Your female plants will seed everywhere each year and you will find tiny new plants scattered about. You need to weed these out too otherwise your bed will get over-crowded and the plants less prolific.
Patience:
Unlike most other vegetables, asparagus are perennial. They sprout in spring, feather out to a ferny mass in summer, yellow off in autumn and die back completely in winter.
You need your plant’s roots to get strong and to reach its full size. If you harvest too early in the plant’s life, you will prevent the roots reaching their full size because you remove all the shoots which would otherwise have grown up and fed the roots beneath. So, it is best not to harvest at all for 2-3 years after planting. Once you start harvesting you should only cut for 6-9 weeks. Alternatively, some say harvest until your shoots are as thin as a pencil and then stop. I have found my plants send up some fat shoots and some skinny shoots and so I prefer go by the number of weeks I’ve been harvesting. Some shoots need to be allowed to grow up so the plant is not starved.

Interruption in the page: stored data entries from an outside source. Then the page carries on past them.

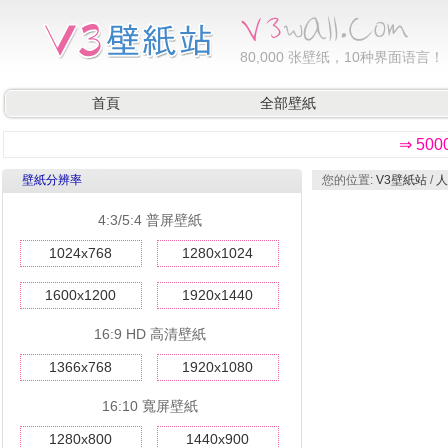
80,000
张壁纸，10种界面语言！
首頁
全部壁紙
⇒ 50
壁紙分辨率
您的位置:
V3壁紙站
/
人
4:3/5:4 普屏壁紙
1024x768
1280x1024
1600x1200
1920x1440
16:9 HD 高清壁紙
1366x768
1920x1080
16:10 寬屏壁紙
1280x800
1440x900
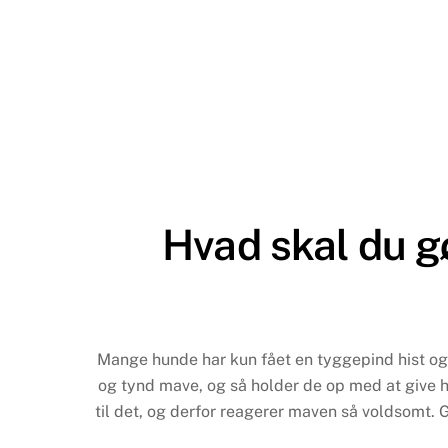
Hvad skal du gø
Mange hunde har kun fået en tyggepind hist og 
og tynd mave, og så holder de op med at give hu
til det, og derfor reagerer maven så voldsomt. 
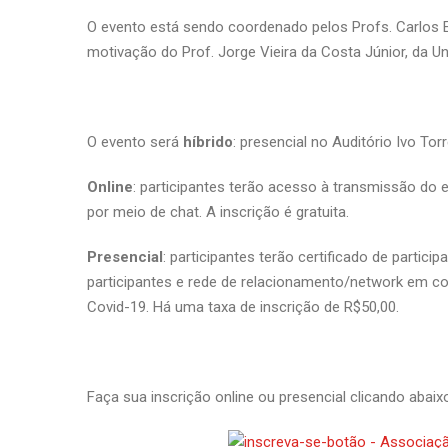
O evento está sendo coordenado pelos Profs. Carlos Edu
motivação do Prof. Jorge Vieira da Costa Júnior, da Un
O evento será
híbrido
: presencial no Auditório Ivo T
Online
: participantes terão acesso à transmissão do 
por meio de chat. A inscrição é gratuita.
Presencial
: participantes terão certificado de partic
participantes e rede de relacionamento/network em co
Covid-19. Há uma taxa de inscrição de R$50,00.
Faça sua inscrição online ou presencial clicando abaix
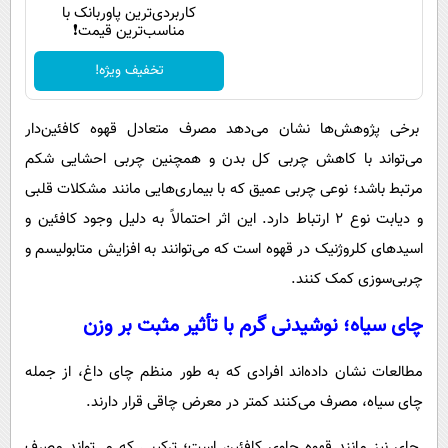
کاربردی‌ترین پاوربانک با
مناسب‌ترین قیمت❗
تخفیف ویژه!
برخی پژوهش‌ها نشان می‌دهد مصرف متعادل قهوه کافئین‌دار
می‌تواند با کاهش چربی کل بدن و همچنین چربی احشایی شکم
مرتبط باشد؛ نوعی چربی عمیق که با بیماری‌هایی مانند مشکلات قلبی
و دیابت نوع ۲ ارتباط دارد. این اثر احتمالاً به دلیل وجود کافئین و
اسیدهای کلروژنیک در قهوه است که می‌توانند به افزایش متابولیسم و
چربی‌سوزی کمک کنند.
چای سیاه؛ نوشیدنی گرم با تأثیر مثبت بر وزن
مطالعات نشان داده‌اند افرادی که به طور منظم چای داغ، از جمله
چای سیاه، مصرف می‌کنند کمتر در معرض چاقی قرار دارند.
چای نیز مانند قهوه حاوی کافئین است؛ ترکیبی که می‌تواند مصرف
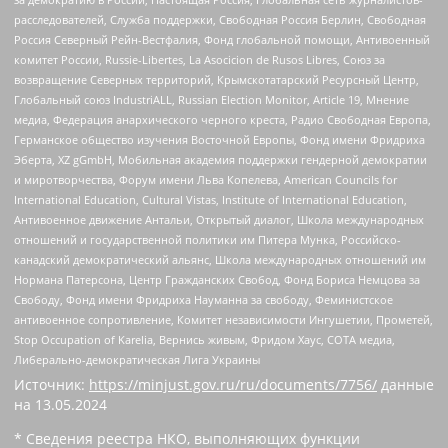
расследователей, Служба поддержки, Свободная Россия Берлин, Свободная
Россия Северный Рейн-Вестфалия, Фонд глобальной помощи, Антивоенный
комитет России, Russie-Libertes, La Asocicion de Rusos Libres, Союз за
возвращение Северных территорий, Крымскотатарский Ресурсный Центр,
Глобальный союз IndustriALL, Russian Election Monitor, Article 19, Мнение
медиа, Федерация анархического черного креста, Радио Свободная Европа,
Германское общество изучения Восточной Европы, Фонд имени Фридриха
Эберта, XZ gGmbH, Мобильная академия поддержки гендерной демократии
и миротворчества, Форум имени Льва Копелева, American Councils for
International Education, Cultural Vistas, Institute of International Education,
Антивоенное движение Антальи, Открытый диалог, Школа международных
отношений и государственной политики им Питера Мунка, Российско-
канадский демократический альянс, Школа международных отношений им
Нормана Патерсона, Центр Гражданских Свобод, Фонд Бориса Немцова за
Свободу, Фонд имени Фридриха Науманна за свободу, Феминистское
антивоенное сопротивление, Комитет независимости Ингушетии, Прометей,
Stop Occupation of Karelia, Вернись живым, Фридом Хаус, СОТА медиа,
Либерально-демократическая Лига Украины
Источник:
https://minjust.gov.ru/ru/documents/7756/
данные
на
13.05.2024
* Сведения реестра НКО, выполняющих функции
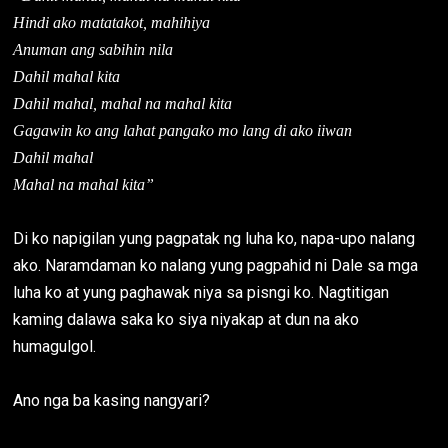
Hindi ako matatakot, mahihiya
Anuman ang sabihin nila
Dahil mahal kita
Dahil mahal, mahal na mahal kita
Gagawin ko ang lahat pangako mo lang di ako iiwan
Dahil mahal
Mahal na mahal kita”
Di ko napigilan yung pagpatak ng luha ko, napa-upo nalang
ako. Naramdaman ko nalang yung pagpahid ni Dale sa mga
luha ko at yung paghawak niya sa pisngi ko. Nagtitigan
kaming dalawa saka ko siya niyakap at dun na ako
humagulgol.
Ano nga ba kasing nangyari?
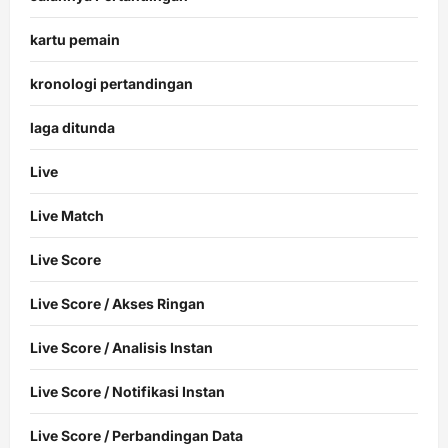
kartu pemain
kronologi pertandingan
laga ditunda
Live
Live Match
Live Score
Live Score / Akses Ringan
Live Score / Analisis Instan
Live Score / Notifikasi Instan
Live Score / Perbandingan Data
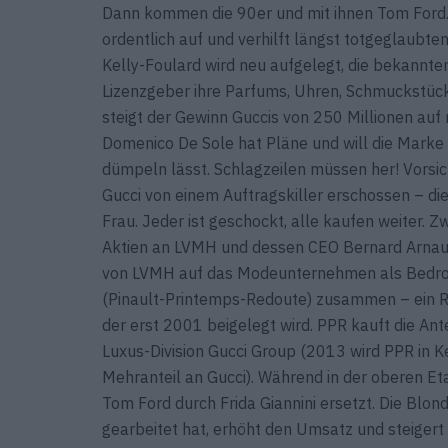
Dann kommen die 90er und mit ihnen Tom Ford. D
ordentlich auf und verhilft längst totgeglaubt
Kelly-Foulard wird neu aufgelegt, die bekannte
Lizenzgeber ihre Parfums, Uhren, Schmuckstücke
steigt der Gewinn Guccis von 250 Millionen auf 
Domenico De Sole hat Pläne und will die Marke 
dümpeln lässt. Schlagzeilen müssen her! Vorsic
Gucci von einem Auftragskiller erschossen – die 
Frau. Jeder ist geschockt, alle kaufen weiter. Z
Aktien an LVMH und dessen CEO Bernard Arnault
von LVMH auf das Modeunternehmen als Bedrohun
(Pinault-Printemps-Redoute) zusammen – ein Re
der erst 2001 beigelegt wird. PPR kauft die Ant
Luxus-Division Gucci Group (2013 wird PPR in 
Mehranteil an Gucci). Während in der oberen Et
Tom Ford durch Frida Giannini ersetzt. Die Blon
gearbeitet hat, erhöht den Umsatz und steigert 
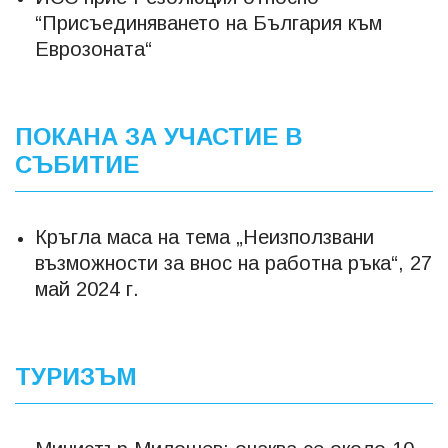
“Присъединяването на България към
Еврозоната“
ПОКАНА ЗА УЧАСТИЕ В
СЪБИТИЕ
Кръгла маса на тема „Неизползвани
възможности за внос на работна ръка“, 27
май 2024 г.
ТУРИЗЪМ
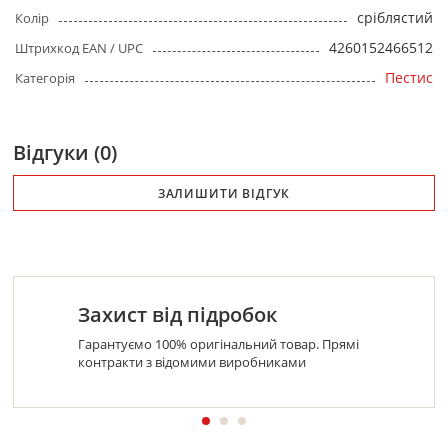
сріблястий
Колір
4260152466512
Штрихкод EAN / UPC
Пестис
Категорія
Відгуки (0)
ЗАЛИШИТИ ВІДГУК
Захист від підробок
Гарантуємо 100% оригінальний товар. Прямі
контракти з відомими виробниками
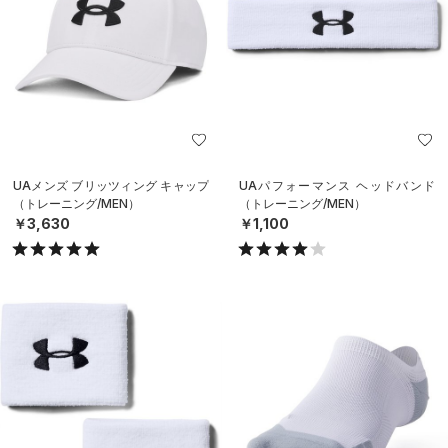
UAメンズ ブリッツィング キャップ
UAパフォーマンス ヘッドバンド
（トレーニング/MEN）
（トレーニング/MEN）
￥3,630
￥1,100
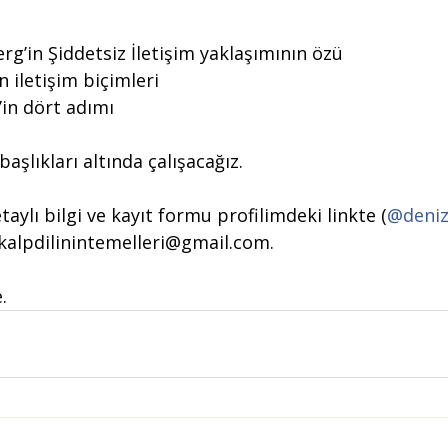
g’in Şiddetsiz İletişim yaklaşımının özü
n iletişim biçimleri
’in dört adımı
şlıkları altında çalışacağız. 
etaylı bilgi ve kayıt formu profilimdeki linkte (
@deniz
kalpdilinintemelleri@gmail.com
.
.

I have managed to be patient about waiting to harvest my asparagus, if not the weed control and planning!
Food:
Asparagus like manure. I read somewhere that you should bury a dead goat in your asparagus patch as part of your soil preparation! I didn’t do this. I didn’t have a dead goat handy. I have also read that they like seaweed and they don’t mind a bit of sea salt left on the weed as they originate from the coast. I have gathered sea-weed for the asparagus patch, although my children do get sick of stinky things being loaded into the car on family outings. They try and get me to look the other way if they ever spot bags of roadside manure.
Harvesting:
Asparagus are like peas in that as soon as you harvest them, the natural sugar inside the shoot begins to be converted into starch. At least I think it is starch. At any event, it is something that is not as tasty and sweet to eat. So you should eat your asparagus as close to the time that you pick them as possible.